Roma, Lunedì 28 maggio 2018 – Ieri i giornali di tutta Italia titolano sul personaggio pubblico più divisivo degli ultimi mesi, più precisamente giorni, Paolo Savona. Da La Repubblica: “È scontro finale su Savona. Si riaffaccia l’ipotesi del voto”. Un’ipotesi, quella di tornare al voto, che è tornata a concretizzarsi in poco tempo. Il papabile futuro Ministro dell’Economia dell’ormai lontano Governo giallo-verde, scelto con largo consenso dall’intesa Di Maio-Salvini, ha provocato una discussione, e conseguente crisi istituzionale senza precedenti. Il Presidente della Repubblica Sergio Mattarella ha convocato al Quirinale Giuseppe Conte, il professore di Diritto destinato a non diventare premier, alle ore 19 di domenica 27, e questo incontro ha cambiato tutto.

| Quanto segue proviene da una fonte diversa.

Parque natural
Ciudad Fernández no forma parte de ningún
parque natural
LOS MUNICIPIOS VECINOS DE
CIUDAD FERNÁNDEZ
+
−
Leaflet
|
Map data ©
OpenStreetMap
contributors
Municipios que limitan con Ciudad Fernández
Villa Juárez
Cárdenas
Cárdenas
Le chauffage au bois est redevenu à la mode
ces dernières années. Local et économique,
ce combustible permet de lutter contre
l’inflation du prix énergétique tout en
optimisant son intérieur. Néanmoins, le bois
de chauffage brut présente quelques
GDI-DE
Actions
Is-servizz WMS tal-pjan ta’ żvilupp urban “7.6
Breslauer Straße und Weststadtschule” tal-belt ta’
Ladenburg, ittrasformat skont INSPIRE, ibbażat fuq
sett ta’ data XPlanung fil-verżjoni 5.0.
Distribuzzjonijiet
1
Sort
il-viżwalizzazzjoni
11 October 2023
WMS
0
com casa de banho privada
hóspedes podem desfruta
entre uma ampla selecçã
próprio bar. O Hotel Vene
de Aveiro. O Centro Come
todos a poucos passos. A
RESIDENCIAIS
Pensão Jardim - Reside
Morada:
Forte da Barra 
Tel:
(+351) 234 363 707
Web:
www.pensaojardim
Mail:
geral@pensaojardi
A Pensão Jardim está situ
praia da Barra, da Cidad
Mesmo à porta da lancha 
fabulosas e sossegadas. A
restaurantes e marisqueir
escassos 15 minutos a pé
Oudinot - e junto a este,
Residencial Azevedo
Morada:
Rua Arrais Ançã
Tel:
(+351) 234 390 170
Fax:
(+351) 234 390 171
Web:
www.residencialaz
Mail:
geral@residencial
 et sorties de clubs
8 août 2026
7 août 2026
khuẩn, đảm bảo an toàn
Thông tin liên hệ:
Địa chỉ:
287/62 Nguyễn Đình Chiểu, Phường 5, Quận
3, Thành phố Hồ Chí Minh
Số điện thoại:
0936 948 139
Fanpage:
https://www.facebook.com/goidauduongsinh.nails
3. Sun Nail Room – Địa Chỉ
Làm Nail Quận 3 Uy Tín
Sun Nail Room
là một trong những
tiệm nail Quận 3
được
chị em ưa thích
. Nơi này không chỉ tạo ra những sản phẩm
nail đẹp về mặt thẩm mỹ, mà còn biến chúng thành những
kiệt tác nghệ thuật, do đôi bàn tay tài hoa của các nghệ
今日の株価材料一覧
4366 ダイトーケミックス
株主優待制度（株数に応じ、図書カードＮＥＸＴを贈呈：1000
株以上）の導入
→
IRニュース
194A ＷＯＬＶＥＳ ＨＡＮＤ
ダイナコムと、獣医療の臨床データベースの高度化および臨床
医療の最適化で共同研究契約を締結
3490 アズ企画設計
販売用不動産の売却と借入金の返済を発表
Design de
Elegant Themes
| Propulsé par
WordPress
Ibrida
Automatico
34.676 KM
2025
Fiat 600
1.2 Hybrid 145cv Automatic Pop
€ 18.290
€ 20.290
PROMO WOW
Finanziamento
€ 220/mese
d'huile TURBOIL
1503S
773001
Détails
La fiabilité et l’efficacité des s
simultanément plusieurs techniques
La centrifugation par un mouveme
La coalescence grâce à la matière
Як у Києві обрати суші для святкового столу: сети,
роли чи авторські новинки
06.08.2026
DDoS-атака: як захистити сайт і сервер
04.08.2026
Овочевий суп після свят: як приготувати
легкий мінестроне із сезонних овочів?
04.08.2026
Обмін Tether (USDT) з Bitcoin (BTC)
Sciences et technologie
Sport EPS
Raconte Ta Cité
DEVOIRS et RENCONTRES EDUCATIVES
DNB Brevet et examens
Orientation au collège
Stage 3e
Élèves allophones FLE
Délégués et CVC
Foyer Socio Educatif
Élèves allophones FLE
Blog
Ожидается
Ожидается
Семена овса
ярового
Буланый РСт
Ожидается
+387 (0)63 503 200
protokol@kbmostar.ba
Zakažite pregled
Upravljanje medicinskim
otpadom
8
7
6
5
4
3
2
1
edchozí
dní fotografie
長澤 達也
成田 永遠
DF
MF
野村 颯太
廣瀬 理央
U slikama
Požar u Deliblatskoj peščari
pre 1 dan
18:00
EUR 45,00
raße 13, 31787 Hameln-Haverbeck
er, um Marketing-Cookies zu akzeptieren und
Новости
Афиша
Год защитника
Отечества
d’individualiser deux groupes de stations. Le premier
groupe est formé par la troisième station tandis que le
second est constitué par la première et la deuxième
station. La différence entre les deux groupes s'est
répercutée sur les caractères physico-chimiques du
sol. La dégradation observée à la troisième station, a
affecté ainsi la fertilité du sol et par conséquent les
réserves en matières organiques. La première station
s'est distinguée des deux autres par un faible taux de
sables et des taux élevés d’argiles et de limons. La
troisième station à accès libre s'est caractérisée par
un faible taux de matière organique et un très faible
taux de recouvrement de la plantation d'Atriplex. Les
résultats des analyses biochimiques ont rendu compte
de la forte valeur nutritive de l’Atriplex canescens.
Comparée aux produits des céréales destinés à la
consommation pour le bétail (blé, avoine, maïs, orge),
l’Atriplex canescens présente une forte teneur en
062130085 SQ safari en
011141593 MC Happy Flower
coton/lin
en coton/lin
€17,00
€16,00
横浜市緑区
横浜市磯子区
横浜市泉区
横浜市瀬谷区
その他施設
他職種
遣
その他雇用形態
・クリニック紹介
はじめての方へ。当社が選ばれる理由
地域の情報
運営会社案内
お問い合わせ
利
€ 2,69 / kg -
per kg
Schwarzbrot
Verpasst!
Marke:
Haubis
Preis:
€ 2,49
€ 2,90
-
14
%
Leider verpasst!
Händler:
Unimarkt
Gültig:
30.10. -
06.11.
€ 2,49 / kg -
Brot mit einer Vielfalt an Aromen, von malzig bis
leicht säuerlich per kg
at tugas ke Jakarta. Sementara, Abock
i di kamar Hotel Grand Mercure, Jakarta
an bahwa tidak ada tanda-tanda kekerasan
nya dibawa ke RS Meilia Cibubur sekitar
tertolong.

Nei giorni precedenti, il Capo dello Stato aveva espresso dei dubbi in merito alla nomina di Paolo Savona come Ministro dell’Economia, perché l’economista ha manifestato una posizione di netta contrarietà nei confronti dell’Europa dell’euro, sotto l’egida delle banche e dei mercati. Cosa è successo nel giro di pochissime ore. La lista dei ministri era pronta, con la firma del Capo dello Stato su tutti ma proprio tutti i Decreti di nomina dei prescelti, tranne che su uno. Ma a incontro concluso, le carte del gioco politico degli ultimi due mesi e l’intesa, inizialmente forzata, poi combattuta, strategicamente ordita – fino a diventare quasi una piacevole liaison – dalle due forze politiche contendenti le poltrone di Palazzo Chigi, sono andate in fumo davanti al no finale di Mattarella.

Al netto dei giochi di potere elaborati fino a quel momento, le parole del Capo dello Stato hanno scatenato una divisione tra tutti i supporters – #VogliamoSavona – di Salvini e Di Maio, in attesa di avere il fatidico Governo del cambiamento, e chi ha sostenuto il suo supporto all’istituzione incarnata dal Presidente: #IoStoconMattarella. Una bufera, quella che si è abbattuta su Sergio Mattarella, che ha diviso non solo i personaggi politici coinvolti, ma anche i cittadini italiani, avviliti e iracondi. Si insulta il Capo dello Stato, si creano, se pur divertenti, continue irrisioni social a suon di “meme”, tornano i turpiloqui contro gli immigrati – con un leader pronto a fare di ogni dichiarazione un’esaltazione del suo principale tema di campagna elettorale – oppure si critica il mancato rispetto istituzionale, mentre quel no fa emergere l’Italia peggiore degli ultimi anni, quella che abbiamo, che ci dobbiamo tenere, e che di unito ha veramente molto poco.